La llamada de mi vida

Llevo años, muchos años, mentalizándome de que cualquier cosa puede pasar en cualquier momento. A mí, a mis padres, a mi hijo, a su padre, a mis hermanos, a mis sobrinos, a mis amistades o, incluso, a mis lectores. Me imagino con el teléfono pegado a la oreja mientras escucho una voz profesional y correcta que me informa de algún triste suceso. Ese día yo ya estaré preparada para ir al hospital, o a la escuela, o a la comisaría, a recoger los restos.

Por defecto, cuando suena el teléfono yo me temo lo peor. Me sucede lo mismo cuando en Twitter veo que algún personaje famoso es trending topic. Automáticamente, mi cerebro interpreta (casi siempre se equivoca, por cierto) que el sujeto en cuestión, con independencia de su edad, profesión y nacionalidad, es noticia porque ha fallecido. Soy tan mala persona que alguna vez, al comprobar que el susodicho sigue vivo y coleando (es decir, dando la chapa) me llevo una buena decepción. No diré nombres. ¡Mario Vargas Llosa! Ups…

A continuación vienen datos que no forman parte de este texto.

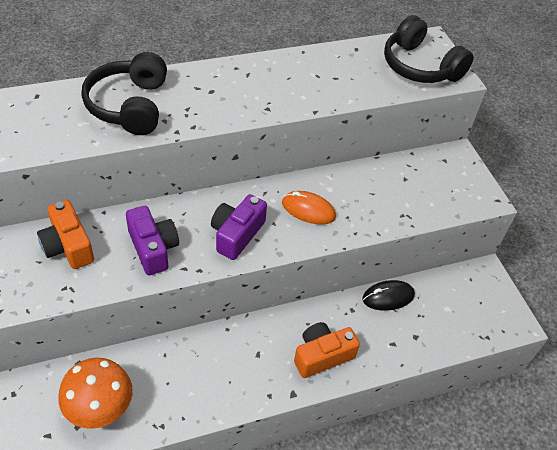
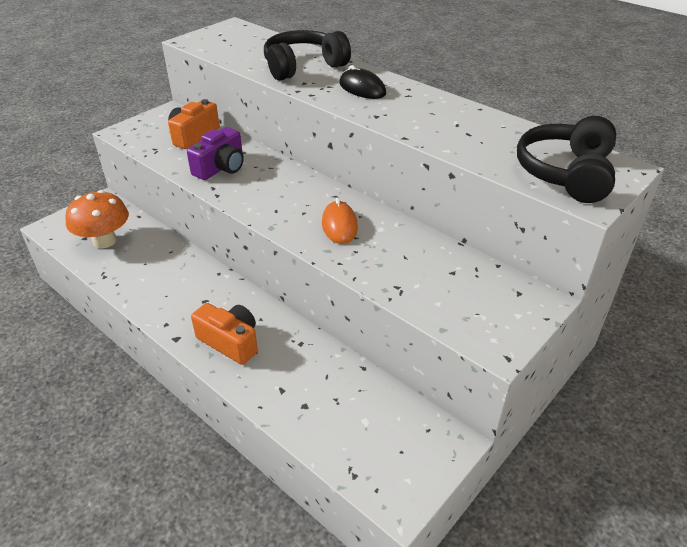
camera: 65 degrees right, 10 degrees down
(236, 234) = (271, 198): purple camera -> none
(388, 297) = (338, 364): black mouse -> black mouse (362, 88)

En mi vida, como en la vida de todo el mundo, supongo, el teléfono es un instrumento del demonio. No solamente condiciona la manera en que me relaciono con el prójimo, con conversaciones y también con silencios, los cuales curiosamente me dicen más de lo que deseo escuchar, sino que también condiciona mi manera de relacionarme con mis futuros recuerdos. Recuerdos felices de los grandes momentos de gloria y también recuerdos tristes de los otros momentos, probablemente aún más grandes, si cabe, esos que generan una desdicha profunda.

Me pregunto si se ha entendido algo de lo que quiero decir. A ver, simplificando, que es gerundio, para que a nadie le salga humo de la cabeza, me refiero a que algunas llamadas de teléfono nos cambian la vida. Un accidente, el resultado de una prueba médica, un premio, una oferta laboral, una llamada perdida, una muerte, una vida, una amenaza, una vieja amistad, una disculpa, una promesa, una llamada que no llega, una decepción, una despedida, una declaración de amor, una broma, etc.

Dicho esto, después de darle no demasiadas vueltas (si soy sincera) paradójicamente, si tengo que elegir una llamada que me ha impactado, no será ninguna de este tipo. Es decir, no elegiré una llamada por su contenido, si no que lo haré, cuando llegue el momento del balance final, por el sujeto que llamó. Así que me quedo con la vez que hablé Gregory Peck. Bueno, exactamente no me llamó a mí, llamó a su hija Cecilia, que trabajaba en la productora en la que yo hacía prácticas cuando estaba en Nueva York, en el año 2000. Ya me habían advertido de que podía ocurrir, pero aún así sentí una gran emoción, poco propia de mi, por cierto, pues la mitomanía nunca ha sido una de mis debilidades.